Evaluating language models as risk scores
- URL: http://arxiv.org/abs/2407.14614v3
- Date: Mon, 23 Sep 2024 10:46:48 GMT
- Title: Evaluating language models as risk scores
- Authors: André F. Cruz, Moritz Hardt, Celestine Mendler-Dünner,
- Abstract summary: We introduce folktexts, a software package to generate risk scores using question-answering LLMs.
We evaluate 17 recent LLMs across five proposed benchmark tasks.
We find that zero-shot risk scores produced by multiple-choice question-answering have high predictive signal but are widely miscalibrated.
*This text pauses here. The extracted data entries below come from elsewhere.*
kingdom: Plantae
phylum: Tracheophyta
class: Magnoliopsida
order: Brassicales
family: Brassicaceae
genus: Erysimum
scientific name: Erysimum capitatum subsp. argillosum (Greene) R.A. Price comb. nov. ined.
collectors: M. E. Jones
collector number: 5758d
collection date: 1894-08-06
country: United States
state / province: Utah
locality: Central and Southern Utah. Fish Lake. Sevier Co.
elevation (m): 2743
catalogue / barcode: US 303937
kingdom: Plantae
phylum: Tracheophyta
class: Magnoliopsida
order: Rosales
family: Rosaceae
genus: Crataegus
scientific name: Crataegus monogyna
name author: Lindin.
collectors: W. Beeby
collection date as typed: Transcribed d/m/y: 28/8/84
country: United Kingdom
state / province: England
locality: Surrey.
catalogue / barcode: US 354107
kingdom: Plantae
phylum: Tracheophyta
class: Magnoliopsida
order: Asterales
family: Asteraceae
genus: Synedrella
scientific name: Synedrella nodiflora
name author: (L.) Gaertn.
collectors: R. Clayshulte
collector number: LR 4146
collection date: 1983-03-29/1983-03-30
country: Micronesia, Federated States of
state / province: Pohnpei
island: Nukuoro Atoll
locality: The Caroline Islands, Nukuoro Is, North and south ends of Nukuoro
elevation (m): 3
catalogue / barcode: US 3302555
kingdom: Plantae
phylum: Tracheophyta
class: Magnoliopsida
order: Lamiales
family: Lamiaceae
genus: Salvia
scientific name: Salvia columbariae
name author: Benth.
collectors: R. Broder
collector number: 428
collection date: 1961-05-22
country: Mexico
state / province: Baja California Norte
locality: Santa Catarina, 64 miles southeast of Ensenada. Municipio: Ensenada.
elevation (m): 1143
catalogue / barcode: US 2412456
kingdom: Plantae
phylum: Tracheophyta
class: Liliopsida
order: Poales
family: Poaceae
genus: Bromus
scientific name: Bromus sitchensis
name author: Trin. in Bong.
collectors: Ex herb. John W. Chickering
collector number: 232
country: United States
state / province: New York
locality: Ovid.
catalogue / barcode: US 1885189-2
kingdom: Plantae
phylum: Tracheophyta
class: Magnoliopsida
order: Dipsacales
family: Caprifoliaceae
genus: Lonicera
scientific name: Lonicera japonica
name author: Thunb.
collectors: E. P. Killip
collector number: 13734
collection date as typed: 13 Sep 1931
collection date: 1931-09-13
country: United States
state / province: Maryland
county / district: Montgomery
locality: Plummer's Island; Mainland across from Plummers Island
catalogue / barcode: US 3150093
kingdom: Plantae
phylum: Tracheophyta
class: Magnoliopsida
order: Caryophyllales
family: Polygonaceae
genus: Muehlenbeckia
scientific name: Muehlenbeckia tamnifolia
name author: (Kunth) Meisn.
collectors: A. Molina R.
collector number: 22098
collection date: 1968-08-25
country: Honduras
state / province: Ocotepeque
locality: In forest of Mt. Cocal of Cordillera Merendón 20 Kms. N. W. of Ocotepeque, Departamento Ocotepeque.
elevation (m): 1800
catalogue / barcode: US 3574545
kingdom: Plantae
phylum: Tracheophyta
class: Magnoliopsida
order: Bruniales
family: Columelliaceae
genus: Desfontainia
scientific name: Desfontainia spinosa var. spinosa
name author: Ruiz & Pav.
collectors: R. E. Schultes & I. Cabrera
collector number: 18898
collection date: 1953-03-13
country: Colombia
- Score: 23.779329697527054
- License: http://arxiv.org/licenses/nonexclusive-distrib/1.0/
- Abstract: Current question-answering benchmarks predominantly focus on accuracy in realizable prediction tasks. Conditioned on a question and answer-key, does the most likely token match the ground truth? Such benchmarks necessarily fail to evaluate LLMs' ability to quantify ground-truth outcome uncertainty. In this work, we focus on the use of LLMs as risk scores for unrealizable prediction tasks. We introduce folktexts, a software package to systematically generate risk scores using LLMs, and evaluate them against US Census data products. A flexible API enables the use of different prompting schemes, local or web-hosted models, and diverse census columns that can be used to compose custom prediction tasks. We evaluate 17 recent LLMs across five proposed benchmark tasks. We find that zero-shot risk scores produced by multiple-choice question-answering have high predictive signal but are widely miscalibrated. Base models consistently overestimate outcome uncertainty, while instruction-tuned models underestimate uncertainty and produce over-confident risk scores. In fact, instruction-tuning polarizes answer distribution regardless of true underlying data uncertainty. This reveals a general inability of instruction-tuned LLMs to express data uncertainty using multiple-choice answers. A separate experiment using verbalized chat-style risk queries yields substantially improved calibration across instruction-tuned models. These differences in ability to quantify data uncertainty cannot be revealed in realizable settings, and highlight a blind-spot in the current evaluation ecosystem that folktexts covers.